Dataset extract START

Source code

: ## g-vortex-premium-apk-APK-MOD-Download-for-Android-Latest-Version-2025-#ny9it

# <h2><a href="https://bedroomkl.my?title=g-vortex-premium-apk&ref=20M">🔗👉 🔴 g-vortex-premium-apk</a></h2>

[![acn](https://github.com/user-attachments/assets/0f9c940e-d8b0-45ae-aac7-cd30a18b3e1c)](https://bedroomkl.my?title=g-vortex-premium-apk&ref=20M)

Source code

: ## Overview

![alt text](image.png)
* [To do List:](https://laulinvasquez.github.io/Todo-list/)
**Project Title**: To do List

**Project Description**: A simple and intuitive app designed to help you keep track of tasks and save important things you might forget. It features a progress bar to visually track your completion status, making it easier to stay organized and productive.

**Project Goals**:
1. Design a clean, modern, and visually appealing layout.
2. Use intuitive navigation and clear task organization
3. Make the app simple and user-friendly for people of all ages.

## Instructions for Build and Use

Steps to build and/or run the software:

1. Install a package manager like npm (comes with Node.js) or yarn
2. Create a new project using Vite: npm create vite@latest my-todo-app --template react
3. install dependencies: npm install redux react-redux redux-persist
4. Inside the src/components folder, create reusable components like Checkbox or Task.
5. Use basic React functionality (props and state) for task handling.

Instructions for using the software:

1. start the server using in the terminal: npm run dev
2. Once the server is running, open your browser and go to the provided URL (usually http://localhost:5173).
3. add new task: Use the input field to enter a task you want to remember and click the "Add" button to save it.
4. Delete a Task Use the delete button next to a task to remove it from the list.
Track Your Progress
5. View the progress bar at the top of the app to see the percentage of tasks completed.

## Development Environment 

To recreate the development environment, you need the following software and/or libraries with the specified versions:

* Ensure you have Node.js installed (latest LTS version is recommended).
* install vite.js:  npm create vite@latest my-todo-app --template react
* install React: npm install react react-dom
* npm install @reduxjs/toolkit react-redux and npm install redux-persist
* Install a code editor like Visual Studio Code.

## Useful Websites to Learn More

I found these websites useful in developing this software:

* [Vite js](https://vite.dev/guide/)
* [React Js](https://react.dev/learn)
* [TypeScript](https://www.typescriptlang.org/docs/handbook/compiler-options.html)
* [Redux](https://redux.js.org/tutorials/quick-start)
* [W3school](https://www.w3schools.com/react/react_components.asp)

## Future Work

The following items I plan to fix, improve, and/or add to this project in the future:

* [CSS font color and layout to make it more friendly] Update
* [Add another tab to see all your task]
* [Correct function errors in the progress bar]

Dataset extract END

Problem requirements:
The data must be printed verbatim, line by line.

Task response:
Source code

: ## g-vortex-premium-apk-APK-MOD-Download-for-Android-Latest-Version-2025-#ny9it

# <h2><a href="https://bedroomkl.my?title=g-vortex-premium-apk&ref=20M">🔗👉 🔴 g-vortex-premium-apk</a></h2>

[![acn](https://github.com/user-attachments/assets/0f9c940e-d8b0-45ae-aac7-cd30a18b3e1c)](https://bedroomkl.my?title=g-vortex-premium-apk&ref=20M)

Source code

: ## Overview

![alt text](image.png)
* [To do List:](https://laulinvasquez.github.io/Todo-list/)
**Project Title**: To do List

**Project Description**: A simple and intuitive app designed to help you keep track of tasks and save important things you might forget. It features a progress bar to visually track your completion status, making it easier to stay organized and productive.

**Project Goals**:
1. Design a clean, modern, and visually appealing layout.
2. Use intuitive navigation and clear task organization
3. Make the app simple and user-friendly for people of all ages.

## Instructions for Build and Use

Steps to build and/or run the software:

1. Install a package manager like npm (comes with Node.js) or yarn
2. Create a new project using Vite: npm create vite@latest my-todo-app --template react
3. install dependencies: npm install redux react-redux redux-persist
4. Inside the src/components folder, create reusable components like Checkbox or Task.
5. Use basic React functionality (props and state) for task handling.

Instructions for using the software:

1. start the server using in the terminal: npm run dev
2. Once the server is running, open your browser and go to the provided URL (usually http://localhost:5173).
3. add new task: Use the input field to enter a task you want to remember and click the "Add" button to save it.
4. Delete a Task Use the delete button next to a task to remove it from the list.
Track Your Progress
5. View the progress bar at the top of the app to see the percentage of tasks completed.

## Development Environment 

To recreate the development environment, you need the following software and/or libraries with the specified versions:

* Ensure you have Node.js installed (latest LTS version is recommended).
* install vite.js:  npm create vite@latest my-todo-app --template react
* install React: npm install react react-dom
* npm install @reduxjs/toolkit react-redux and npm install redux-persist
* Install a code editor like Visual Studio Code.

## Useful Websites to Learn More

I found these websites useful in developing this software:

* [Vite js](https://vite.dev/guide/)
* [React Js](https://react.dev/learn)
* [TypeScript](https://www.typescriptlang.org/docs/handbook/compiler-options.html)
* [Redux](https://redux.js.org/tutorials/quick-start)
* [W3school](https://www.w3schools.com/react/react_components.asp)

## Future Work

The following items I plan to fix, improve, and/or add to this project in the future:

* [CSS font color and layout to make it more friendly] Update
* [Add another tab to see all your task]
* [Correct function errors in the progress bar]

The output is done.